Michele Kishita is a Philadelphia-based artist who uses landscape as her primary subject. Her paintings are strongly influenced by the graphic stylizations and compressed spaces of Japanese ukiyo-e prints. Kishita’s paintings are in a number of private/corporate collections, including Toyota, Capital One, and Kaiser Permanente, and her work is featured in Create Magazine, on the Poetry Foundation blog, and the Studio Break and Thyme in the Studio podcasts, as well as in several literary journals. She has participated in artist residencies in New Mexico, Russia, and Iceland and exhibited at the Sharjah Art Museum in the United Arab Emirates and the Museum of Non-Conformist Art in St. Petersburg, Russia.
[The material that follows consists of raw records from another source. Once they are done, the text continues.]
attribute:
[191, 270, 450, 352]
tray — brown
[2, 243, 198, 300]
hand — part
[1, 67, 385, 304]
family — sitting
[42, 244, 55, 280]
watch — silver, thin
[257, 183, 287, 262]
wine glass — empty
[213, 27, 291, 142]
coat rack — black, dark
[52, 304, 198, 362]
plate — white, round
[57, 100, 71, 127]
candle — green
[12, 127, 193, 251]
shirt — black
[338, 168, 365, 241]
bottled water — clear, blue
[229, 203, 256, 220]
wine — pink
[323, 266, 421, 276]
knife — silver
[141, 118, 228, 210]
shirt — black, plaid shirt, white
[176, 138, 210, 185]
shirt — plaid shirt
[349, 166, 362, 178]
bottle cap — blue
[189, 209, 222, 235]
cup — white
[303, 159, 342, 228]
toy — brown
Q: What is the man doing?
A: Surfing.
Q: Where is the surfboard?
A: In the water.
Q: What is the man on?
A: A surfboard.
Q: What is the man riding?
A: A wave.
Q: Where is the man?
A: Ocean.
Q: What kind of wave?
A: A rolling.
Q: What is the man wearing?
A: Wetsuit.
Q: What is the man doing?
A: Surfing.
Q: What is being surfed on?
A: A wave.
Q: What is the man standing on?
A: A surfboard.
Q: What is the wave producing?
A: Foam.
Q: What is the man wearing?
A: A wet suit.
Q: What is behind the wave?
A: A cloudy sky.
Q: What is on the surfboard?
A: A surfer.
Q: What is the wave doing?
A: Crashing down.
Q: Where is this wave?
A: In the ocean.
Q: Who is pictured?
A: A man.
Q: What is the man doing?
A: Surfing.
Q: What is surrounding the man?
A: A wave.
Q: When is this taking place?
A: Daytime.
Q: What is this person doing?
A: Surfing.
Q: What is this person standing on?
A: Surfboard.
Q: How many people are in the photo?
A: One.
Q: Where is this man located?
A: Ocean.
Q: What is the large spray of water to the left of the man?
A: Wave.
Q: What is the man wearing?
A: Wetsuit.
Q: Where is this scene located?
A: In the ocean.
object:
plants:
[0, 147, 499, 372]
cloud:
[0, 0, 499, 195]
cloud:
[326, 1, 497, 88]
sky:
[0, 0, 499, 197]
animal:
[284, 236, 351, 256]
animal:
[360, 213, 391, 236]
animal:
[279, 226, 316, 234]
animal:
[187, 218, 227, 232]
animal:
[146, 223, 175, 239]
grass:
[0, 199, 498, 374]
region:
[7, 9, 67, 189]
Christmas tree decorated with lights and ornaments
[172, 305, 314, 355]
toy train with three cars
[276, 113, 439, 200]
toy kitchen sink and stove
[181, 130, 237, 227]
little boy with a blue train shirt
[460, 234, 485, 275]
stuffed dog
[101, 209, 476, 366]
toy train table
Kishita received both her BFA and MFA in painting from the University of the Arts and is represented by James Oliver Gallery, Carrie Coleman Fine Art, Troxel Art Projects, and affiliated with Susanna Gold, and Crossing Art.
Artist Statement
In my practice, I explore ideas of transience, interconnection, transformation, and beauty to give voice to the tales that are silently embedded in my wood panels’ grain. Reflecting on its rhythmic undulations that map a tree’s annual growth and water intake, I imagine a place, an atmosphere, or a feeling that articulates the visual contrast and harmony where nature and mankind intersect. Formally drawing from the graphic stylizations and compressed spaces of Japanese ukiyo-e prints, I use hard edge abstraction and colors from nature, that are not typically considered “natural,” to capture the memory and spirit of the landscape.